• **Material for the task**
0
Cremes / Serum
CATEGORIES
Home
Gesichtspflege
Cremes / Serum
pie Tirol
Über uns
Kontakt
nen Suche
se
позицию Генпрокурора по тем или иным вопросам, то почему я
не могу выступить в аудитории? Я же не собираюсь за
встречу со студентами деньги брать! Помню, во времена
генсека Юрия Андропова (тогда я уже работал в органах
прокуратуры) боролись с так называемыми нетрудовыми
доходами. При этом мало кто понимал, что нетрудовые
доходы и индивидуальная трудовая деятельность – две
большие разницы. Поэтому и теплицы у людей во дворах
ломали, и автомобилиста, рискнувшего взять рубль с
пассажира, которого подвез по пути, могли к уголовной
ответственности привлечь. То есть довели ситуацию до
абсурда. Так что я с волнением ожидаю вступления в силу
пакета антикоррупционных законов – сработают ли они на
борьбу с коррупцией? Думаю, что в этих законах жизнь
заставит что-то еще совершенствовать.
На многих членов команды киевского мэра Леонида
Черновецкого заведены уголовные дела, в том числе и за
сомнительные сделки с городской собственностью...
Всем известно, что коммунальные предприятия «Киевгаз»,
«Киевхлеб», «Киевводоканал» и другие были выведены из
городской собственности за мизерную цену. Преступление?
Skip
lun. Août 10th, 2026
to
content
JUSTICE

• **Exercise details**
Write out, word for word, the lines from the one containing "Всем известно, что" through the end of the records, with no other lines.

• **Expected answer**
Всем известно, что коммунальные предприятия «Киевгаз»,
«Киевхлеб», «Киевводоканал» и другие были выведены из
городской собственности за мизерную цену. Преступление?
Skip
lun. Août 10th, 2026
to
content
JUSTICE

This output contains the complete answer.